The railway was the second invention with a strong bearing on Munich’s waters. When the new harbour for rafts and ships opened in 1899, Munich was already linked to several railway lines, connecting the city with other eastern or western centres of trade. Transport of goods increasingly shifted to this cheaper and easier mode of transport and the Isar gradually became insignificant as a transport route. As the transport of lumber also was taken over by the railway, the collecting grill was removed, the log driving canal and the Holzgarten, one of the landmarks of the city, were filled in 1881 (Rädlinger 2004, p. 109 f; Rädlinger 2012, pp. 137–139). This is similar to the history of the Wiener Neustädter Kanal in Vienna, which also became redundant soon after its opening due to the competition of railways (Hauer et al. 2016).
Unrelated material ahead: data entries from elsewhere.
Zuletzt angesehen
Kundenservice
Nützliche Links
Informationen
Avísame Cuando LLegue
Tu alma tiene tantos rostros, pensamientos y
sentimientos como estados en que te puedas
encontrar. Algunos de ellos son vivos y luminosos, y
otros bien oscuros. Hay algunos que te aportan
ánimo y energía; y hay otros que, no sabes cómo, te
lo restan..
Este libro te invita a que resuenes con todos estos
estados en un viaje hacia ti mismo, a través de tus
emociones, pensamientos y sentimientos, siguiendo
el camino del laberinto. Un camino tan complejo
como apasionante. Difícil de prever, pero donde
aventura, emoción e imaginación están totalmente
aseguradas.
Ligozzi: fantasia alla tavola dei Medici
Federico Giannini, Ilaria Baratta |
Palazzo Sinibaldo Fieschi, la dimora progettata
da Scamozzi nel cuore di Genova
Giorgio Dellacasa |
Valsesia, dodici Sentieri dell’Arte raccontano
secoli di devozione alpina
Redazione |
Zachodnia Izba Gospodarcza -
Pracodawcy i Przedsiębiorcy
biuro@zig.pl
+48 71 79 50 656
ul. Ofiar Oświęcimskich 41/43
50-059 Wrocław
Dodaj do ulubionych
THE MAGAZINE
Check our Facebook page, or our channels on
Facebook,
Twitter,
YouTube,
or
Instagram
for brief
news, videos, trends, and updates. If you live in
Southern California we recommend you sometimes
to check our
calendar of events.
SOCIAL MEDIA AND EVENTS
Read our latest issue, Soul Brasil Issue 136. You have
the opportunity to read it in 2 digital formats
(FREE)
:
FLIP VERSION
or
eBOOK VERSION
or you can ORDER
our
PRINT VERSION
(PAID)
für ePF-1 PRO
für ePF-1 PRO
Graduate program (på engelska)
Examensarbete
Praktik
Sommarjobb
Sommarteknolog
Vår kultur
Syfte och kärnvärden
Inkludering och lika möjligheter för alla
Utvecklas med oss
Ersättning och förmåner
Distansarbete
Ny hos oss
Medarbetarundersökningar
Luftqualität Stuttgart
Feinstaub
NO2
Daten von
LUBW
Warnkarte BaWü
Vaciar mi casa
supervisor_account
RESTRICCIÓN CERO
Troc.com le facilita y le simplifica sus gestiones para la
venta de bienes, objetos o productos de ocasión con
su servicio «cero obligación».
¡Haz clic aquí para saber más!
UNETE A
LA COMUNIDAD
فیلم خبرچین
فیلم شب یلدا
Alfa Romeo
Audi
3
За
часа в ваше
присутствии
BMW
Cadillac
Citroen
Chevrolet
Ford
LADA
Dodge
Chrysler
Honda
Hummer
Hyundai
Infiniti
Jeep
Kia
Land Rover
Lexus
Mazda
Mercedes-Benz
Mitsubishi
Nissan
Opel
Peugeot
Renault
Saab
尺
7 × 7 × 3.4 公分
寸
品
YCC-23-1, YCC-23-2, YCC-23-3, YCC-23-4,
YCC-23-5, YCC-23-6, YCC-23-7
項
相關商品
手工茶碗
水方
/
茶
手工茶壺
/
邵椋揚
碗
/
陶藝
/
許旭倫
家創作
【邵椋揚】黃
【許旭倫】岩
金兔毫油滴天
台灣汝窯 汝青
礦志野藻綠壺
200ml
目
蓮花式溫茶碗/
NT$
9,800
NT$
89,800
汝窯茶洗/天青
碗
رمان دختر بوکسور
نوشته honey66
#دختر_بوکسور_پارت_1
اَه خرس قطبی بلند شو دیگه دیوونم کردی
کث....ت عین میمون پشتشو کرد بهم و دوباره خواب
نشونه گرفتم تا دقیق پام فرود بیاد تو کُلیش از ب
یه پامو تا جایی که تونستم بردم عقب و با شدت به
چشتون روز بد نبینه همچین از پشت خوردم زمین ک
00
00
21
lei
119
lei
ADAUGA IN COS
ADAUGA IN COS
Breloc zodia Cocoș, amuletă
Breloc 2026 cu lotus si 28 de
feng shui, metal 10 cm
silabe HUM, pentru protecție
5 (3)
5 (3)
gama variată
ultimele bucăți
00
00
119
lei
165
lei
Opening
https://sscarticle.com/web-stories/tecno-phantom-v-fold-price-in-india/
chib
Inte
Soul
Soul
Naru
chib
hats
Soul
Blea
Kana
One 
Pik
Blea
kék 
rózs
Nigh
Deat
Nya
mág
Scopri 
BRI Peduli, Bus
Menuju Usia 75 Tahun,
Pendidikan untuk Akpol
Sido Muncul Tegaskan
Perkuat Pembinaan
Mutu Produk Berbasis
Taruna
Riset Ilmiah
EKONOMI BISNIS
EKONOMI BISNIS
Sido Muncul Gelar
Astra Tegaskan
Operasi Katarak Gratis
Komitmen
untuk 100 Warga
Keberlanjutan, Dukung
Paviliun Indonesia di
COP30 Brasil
What had been unimaginable to Batsch in the 1820s, a complete independence of Munich’s inhabitants from their local water network, had become possible by the combination of infrastructures we have come to call “modern” and by removing the artificial waters which constituted the early modern water network. The provision of electrical energy from remote hydropower and other types of power plants, transportation services by rail and later on by road powered by fossil fuels, and a reliable hygienic water supply with abundant amounts transported over considerable distances combined with sewage channels and technical water purification systems had made it possible for parts of the inner city to be treated as tabula rasa. But the neighboring Isar was still a force to be reckoned with. Flood protection remained a concern, as did river pollution, problems that would be solved or at least alleviated no earlier than in the second half of the 20th century. Flood protection means not just dams, but also protection from rising groundwater levels during high water. The famous museum of technology, the ‘Deutsches Museum’ is situated on an island between branches of the Isar. It stands on 1500 pillars in alluvial ground. During floods, water wells up from the ground, permeates the walls and particularly threatens the underground museum mine. Reacting to the flood of 2013, an ambitious project has been started to protect the museum ‘once and forever’. A white tank made of 720 m liquid concrete shall now be built to protect the museum (Süddeutsche Zeitung 2015, http://www.sueddeutsche.de/muenchen/menschen-am-fluss-wie-ein-schweizer-kaese-1.2639148). Environmental historians in the 22nd century will in all likelihood describe the unwanted consequences of this and other interventions and show that the conquest of urban waters is impossible. Dealing with urban waters is a continuous process of interacting with ever-changing natural systems.